» WHAT NEEDS TO BE DONE:
Your output must consist of the records printed verbatim, with the pictures excluded.

» DATA RECORDS:

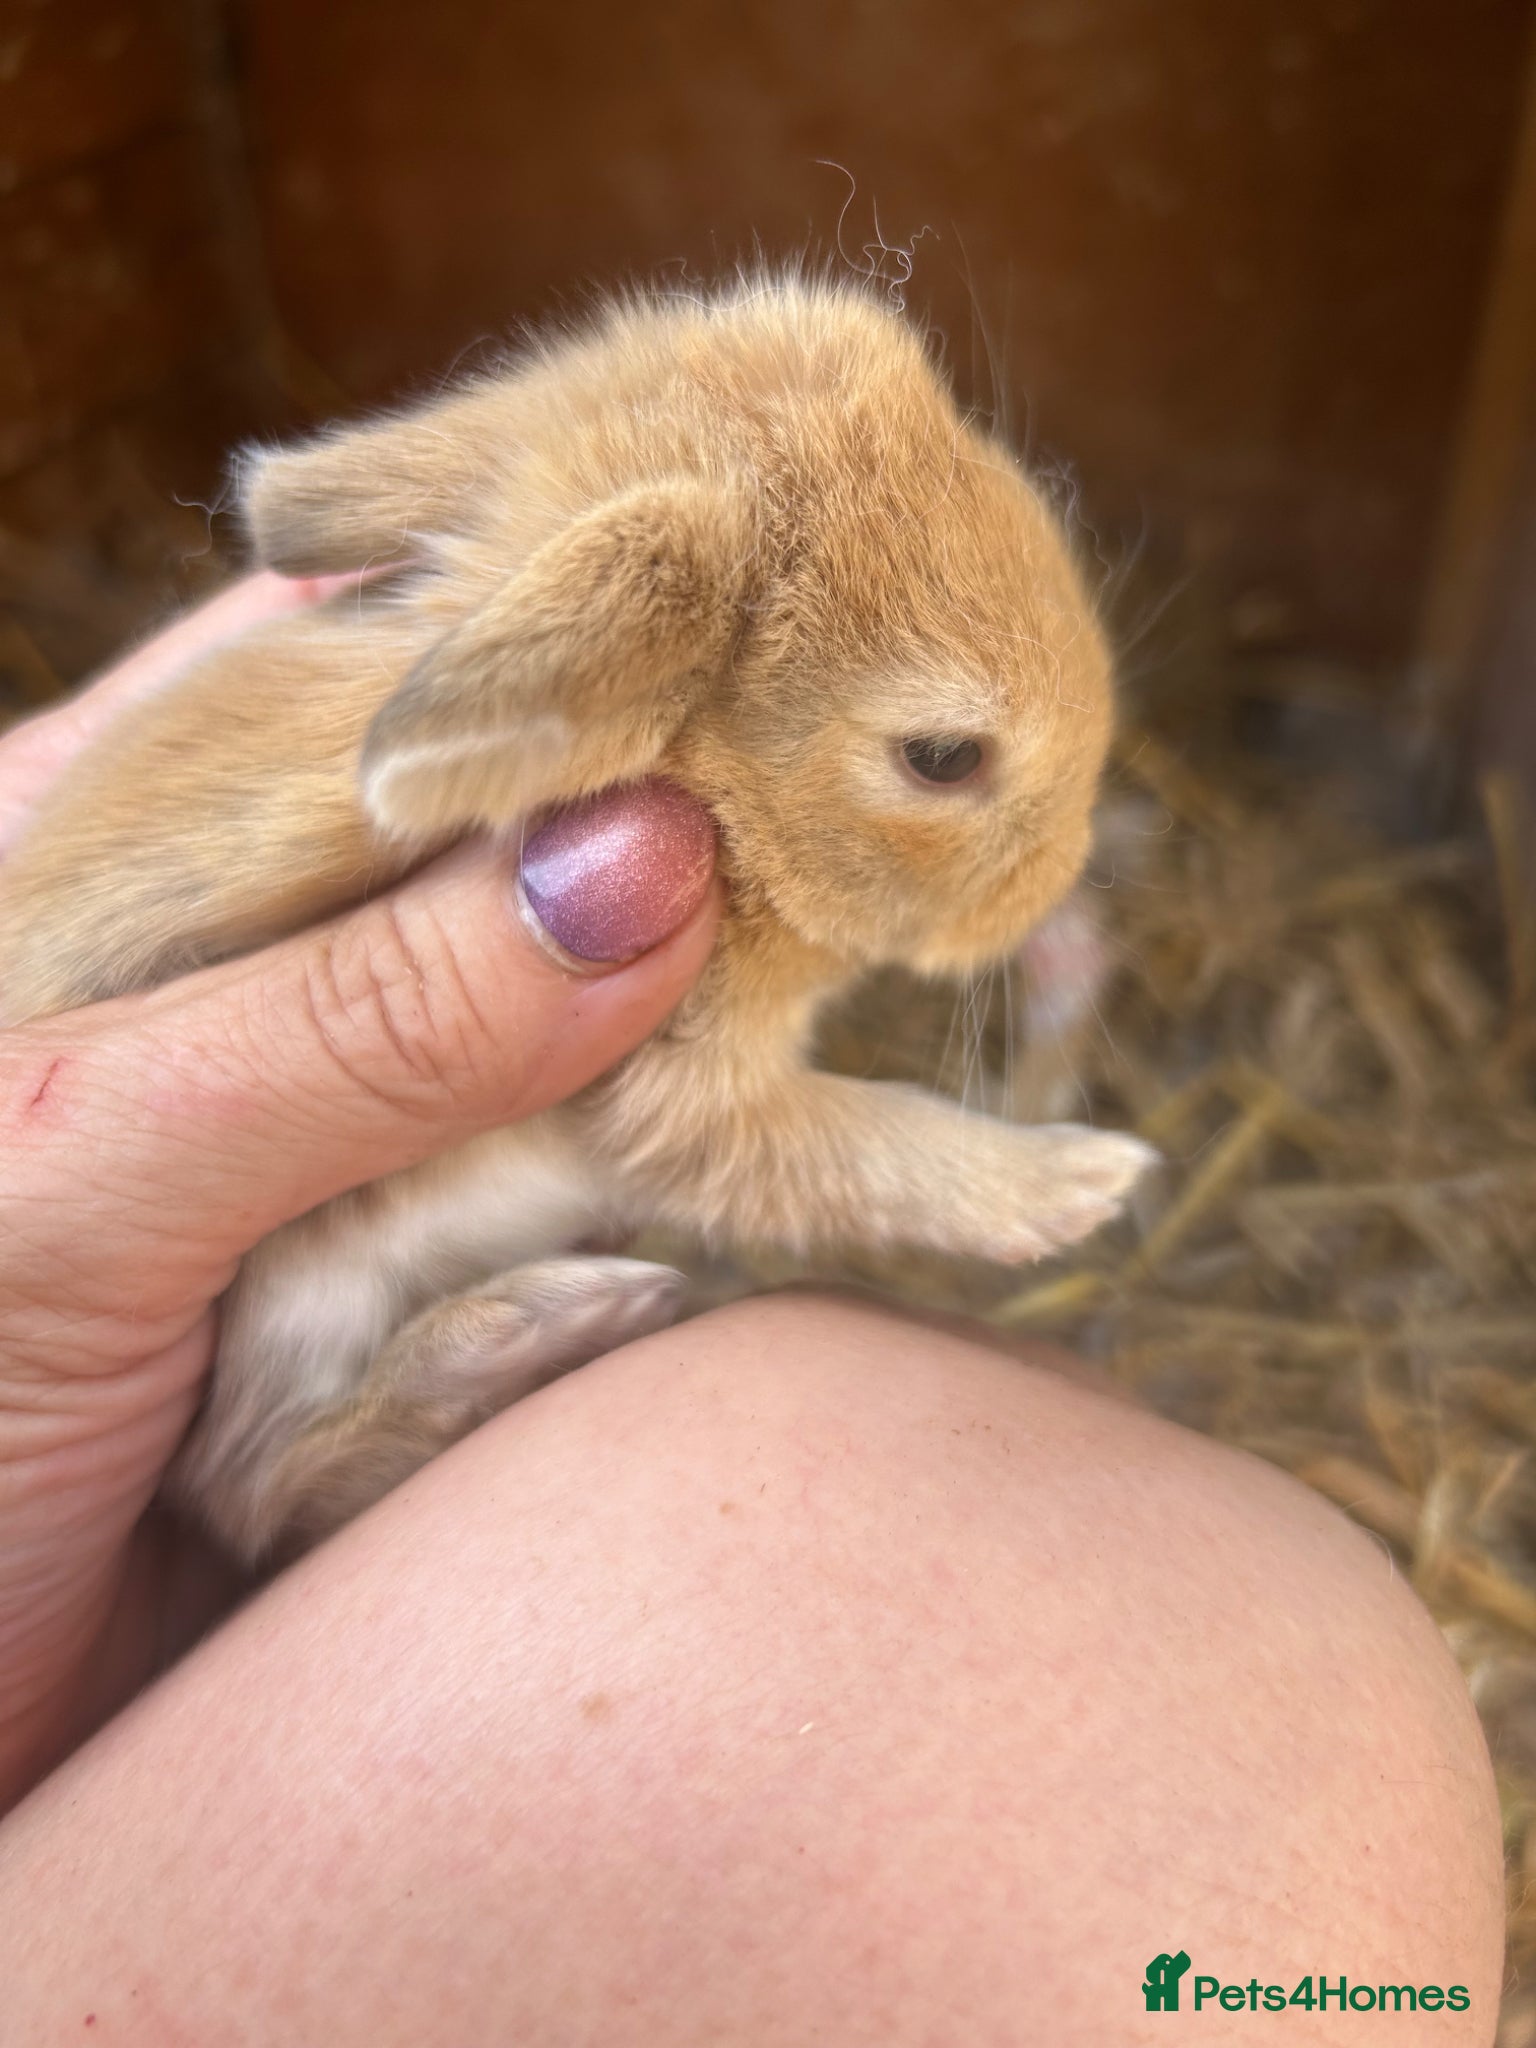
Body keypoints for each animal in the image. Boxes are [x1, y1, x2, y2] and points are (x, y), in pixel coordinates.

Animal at [0, 274, 1155, 1562]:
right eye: (944, 757)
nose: (1059, 869)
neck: (712, 789)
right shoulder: (678, 1102)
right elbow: (855, 1145)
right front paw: (1080, 1180)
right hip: (291, 1292)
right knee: (257, 1479)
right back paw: (543, 1326)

» SOLUTION FOR THIS EXERCISE:
Body keypoints for each animal in the image. Boxes are [x1, y1, x2, y2] and points are (x, y), in pixel coordinates.

Animal at [0, 274, 1155, 1562]:
right eye: (944, 757)
nose: (1059, 869)
neck: (712, 789)
right shoulder: (678, 1102)
right elbow: (855, 1145)
right front paw: (1080, 1180)
right hip: (291, 1292)
right knee: (257, 1479)
right back paw: (543, 1326)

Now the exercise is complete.